**Data**
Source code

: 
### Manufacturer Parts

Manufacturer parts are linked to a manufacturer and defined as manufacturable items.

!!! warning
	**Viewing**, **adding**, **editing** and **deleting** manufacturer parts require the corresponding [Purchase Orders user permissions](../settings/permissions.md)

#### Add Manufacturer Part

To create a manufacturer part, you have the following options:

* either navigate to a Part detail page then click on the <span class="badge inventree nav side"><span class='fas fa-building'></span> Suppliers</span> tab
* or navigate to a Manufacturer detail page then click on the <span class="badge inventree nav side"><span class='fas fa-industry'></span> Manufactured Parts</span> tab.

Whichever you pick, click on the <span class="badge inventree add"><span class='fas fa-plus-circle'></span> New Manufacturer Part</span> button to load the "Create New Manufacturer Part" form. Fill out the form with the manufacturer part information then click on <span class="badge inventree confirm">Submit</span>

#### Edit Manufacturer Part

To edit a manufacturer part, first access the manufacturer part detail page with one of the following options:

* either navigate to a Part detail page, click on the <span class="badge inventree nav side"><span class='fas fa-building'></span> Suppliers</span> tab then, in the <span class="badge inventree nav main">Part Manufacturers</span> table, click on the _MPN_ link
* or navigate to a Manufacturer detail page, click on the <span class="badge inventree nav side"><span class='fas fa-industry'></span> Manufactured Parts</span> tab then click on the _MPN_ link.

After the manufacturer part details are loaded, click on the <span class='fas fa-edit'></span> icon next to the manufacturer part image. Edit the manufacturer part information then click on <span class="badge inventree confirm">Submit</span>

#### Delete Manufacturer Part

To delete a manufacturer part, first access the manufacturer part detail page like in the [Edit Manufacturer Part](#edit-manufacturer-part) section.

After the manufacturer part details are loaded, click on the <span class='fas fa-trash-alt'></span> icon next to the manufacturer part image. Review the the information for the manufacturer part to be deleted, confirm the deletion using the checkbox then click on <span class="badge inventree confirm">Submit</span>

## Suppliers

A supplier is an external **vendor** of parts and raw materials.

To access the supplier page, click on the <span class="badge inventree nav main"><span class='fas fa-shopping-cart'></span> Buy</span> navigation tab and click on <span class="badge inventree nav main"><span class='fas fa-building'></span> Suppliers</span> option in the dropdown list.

**What is required**
In the listing above, locate the line with "Part detail page then" and the line with "Manufactured Parts</span> tab.", then extract exactly those lines and every line between them, and nothing more.

**Answer to this task**
* either navigate to a Part detail page then click on the <span class="badge inventree nav side"><span class='fas fa-building'></span> Suppliers</span> tab
* or navigate to a Manufacturer detail page then click on the <span class="badge inventree nav side"><span class='fas fa-industry'></span> Manufactured Parts</span> tab.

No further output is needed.